Anche alcuni caratteri delle ossa oracolari restituiscono immagini difficili da accettare per la sensibilità moderna.

Eppure sarebbe sbagliato considerare gli Shang semplicemente come un popolo barbaro. Erano straordinariamente avanzati nella metallurgia, nell’organizzazione dello Stato e nella scrittura.

La loro società apparteneva semplicemente a un mondo nel quale il sacro occupava ogni spazio.

Dal gufo alla rondine

Il gufo degli Shang ci permette infine di osservare una trasformazione molto più ampia.

Nelle società antiche gli animali erano spesso simboli. Il pesce, il serpente e l’uccello erano collegati alla fertilità, alla nascita e alla continuità della vita.
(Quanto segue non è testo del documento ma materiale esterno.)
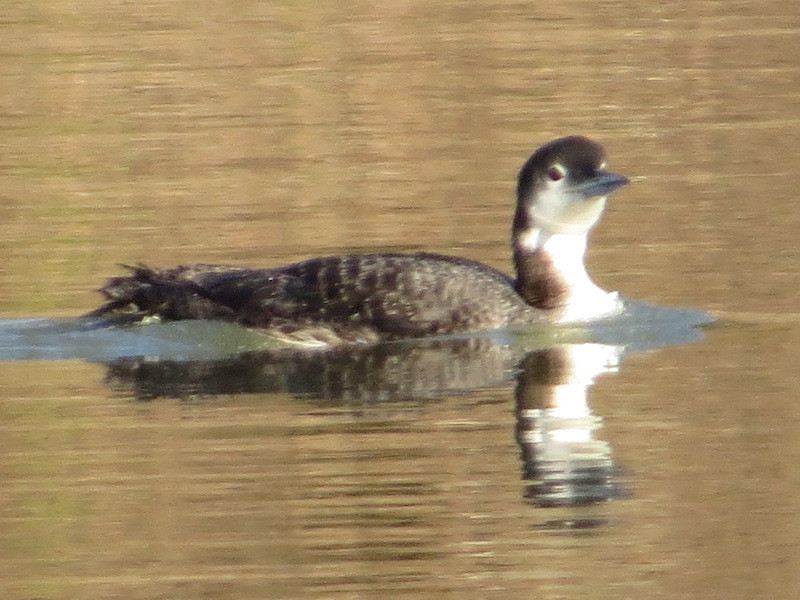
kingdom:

Gli Shang credevano di discendere da un uccello divino. Ma nel corso dei secoli il significato degli uccelli cambiò.

L’uccello scuro, misterioso e inquietante lasciò lentamente spazio ad altre figure simboliche. E tra queste comparve la rondine.

La rondine è un uccello migratore: scompare e poi ritorna ogni primavera. Nella Cina antica divenne così associata al ritorno della vita e, attraverso le feste primaverili e la poesia, anche all’amore.

È una trasformazione affascinante.

L’uccello non scompare: cambia significato.

Il gufo appartiene a una Cina ancora immersa nella paura del soprannaturale, nei sacrifici e nel rapporto diretto con gli antenati. La rondine appartiene invece a una civiltà che sta progressivamente trasformando i suoi simboli e il suo modo di guardare il mondo.

Forse è proprio questo il senso più profondo del viaggio nella storia cinese: le civiltà non cancellano completamente ciò che è venuto prima.

Lo trasformano.

E così, attraverso un misterioso gufo di bronzo, possiamo seguire i primi passi di una civiltà destinata a cambiare profondamente il proprio modo di raccontare il mondo.